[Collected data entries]
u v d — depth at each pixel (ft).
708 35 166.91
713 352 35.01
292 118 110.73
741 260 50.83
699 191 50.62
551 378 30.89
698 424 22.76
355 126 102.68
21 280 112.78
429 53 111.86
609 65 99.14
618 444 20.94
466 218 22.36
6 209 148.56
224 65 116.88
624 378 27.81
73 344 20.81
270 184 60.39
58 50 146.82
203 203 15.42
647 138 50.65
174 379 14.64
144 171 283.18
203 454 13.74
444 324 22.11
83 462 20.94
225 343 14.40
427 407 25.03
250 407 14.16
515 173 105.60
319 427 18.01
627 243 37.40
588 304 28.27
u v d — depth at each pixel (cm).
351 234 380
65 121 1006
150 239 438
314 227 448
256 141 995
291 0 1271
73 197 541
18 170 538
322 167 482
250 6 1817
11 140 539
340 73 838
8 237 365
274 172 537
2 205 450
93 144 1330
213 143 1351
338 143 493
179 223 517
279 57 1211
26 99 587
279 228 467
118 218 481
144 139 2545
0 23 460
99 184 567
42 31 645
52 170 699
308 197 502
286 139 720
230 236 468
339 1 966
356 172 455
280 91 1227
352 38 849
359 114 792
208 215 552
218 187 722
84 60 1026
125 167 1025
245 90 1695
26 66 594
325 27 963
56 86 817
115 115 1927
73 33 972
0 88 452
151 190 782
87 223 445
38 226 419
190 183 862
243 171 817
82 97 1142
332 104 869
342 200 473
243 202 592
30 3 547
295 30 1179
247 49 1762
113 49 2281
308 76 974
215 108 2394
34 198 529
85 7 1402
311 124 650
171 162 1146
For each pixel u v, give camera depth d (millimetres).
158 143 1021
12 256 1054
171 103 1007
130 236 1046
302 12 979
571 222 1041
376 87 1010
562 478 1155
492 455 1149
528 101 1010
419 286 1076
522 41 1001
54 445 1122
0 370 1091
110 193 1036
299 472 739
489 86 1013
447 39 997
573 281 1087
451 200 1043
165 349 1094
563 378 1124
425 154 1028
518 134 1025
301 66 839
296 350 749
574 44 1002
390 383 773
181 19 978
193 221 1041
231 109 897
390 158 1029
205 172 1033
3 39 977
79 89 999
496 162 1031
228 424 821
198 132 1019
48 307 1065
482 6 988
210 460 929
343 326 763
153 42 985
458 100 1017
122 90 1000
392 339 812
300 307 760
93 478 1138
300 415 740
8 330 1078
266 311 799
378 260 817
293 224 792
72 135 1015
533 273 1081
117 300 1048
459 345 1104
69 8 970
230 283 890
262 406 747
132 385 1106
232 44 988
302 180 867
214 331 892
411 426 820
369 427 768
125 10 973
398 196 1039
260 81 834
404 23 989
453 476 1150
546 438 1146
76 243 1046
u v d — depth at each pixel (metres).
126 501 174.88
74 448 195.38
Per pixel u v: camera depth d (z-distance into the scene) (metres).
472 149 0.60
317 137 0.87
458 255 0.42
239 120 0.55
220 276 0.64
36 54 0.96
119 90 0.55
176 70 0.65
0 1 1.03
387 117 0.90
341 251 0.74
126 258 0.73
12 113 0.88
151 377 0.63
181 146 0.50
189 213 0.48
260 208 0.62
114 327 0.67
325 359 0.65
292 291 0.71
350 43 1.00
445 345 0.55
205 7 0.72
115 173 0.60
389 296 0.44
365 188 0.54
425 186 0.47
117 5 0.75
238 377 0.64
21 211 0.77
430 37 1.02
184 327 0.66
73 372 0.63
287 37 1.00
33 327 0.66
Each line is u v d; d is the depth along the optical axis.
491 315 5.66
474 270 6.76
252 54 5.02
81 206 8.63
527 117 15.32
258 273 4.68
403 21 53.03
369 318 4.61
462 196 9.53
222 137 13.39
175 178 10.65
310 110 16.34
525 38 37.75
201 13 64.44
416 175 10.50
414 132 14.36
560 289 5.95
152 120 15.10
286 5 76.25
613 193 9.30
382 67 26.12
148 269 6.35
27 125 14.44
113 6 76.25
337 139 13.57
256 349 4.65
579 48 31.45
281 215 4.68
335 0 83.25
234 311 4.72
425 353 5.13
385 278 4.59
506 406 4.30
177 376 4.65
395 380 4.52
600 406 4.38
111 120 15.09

§ **Exercise instructions**
In the data above, which lines lie between the line with "228 424 821" and the line with "341 251 0.74", inclusive? Print those lines exactly and nothing else.

§ **Your solution**
228 424 821
198 132 1019
48 307 1065
482 6 988
210 460 929
343 326 763
153 42 985
458 100 1017
122 90 1000
392 339 812
300 307 760
93 478 1138
300 415 740
8 330 1078
266 311 799
378 260 817
293 224 792
72 135 1015
533 273 1081
117 300 1048
459 345 1104
69 8 970
230 283 890
262 406 747
132 385 1106
232 44 988
302 180 867
214 331 892
411 426 820
369 427 768
125 10 973
398 196 1039
260 81 834
404 23 989
453 476 1150
546 438 1146
76 243 1046
u v d — depth at each pixel (metres).
126 501 174.88
74 448 195.38
Per pixel u v: camera depth d (z-distance into the scene) (metres).
472 149 0.60
317 137 0.87
458 255 0.42
239 120 0.55
220 276 0.64
36 54 0.96
119 90 0.55
176 70 0.65
0 1 1.03
387 117 0.90
341 251 0.74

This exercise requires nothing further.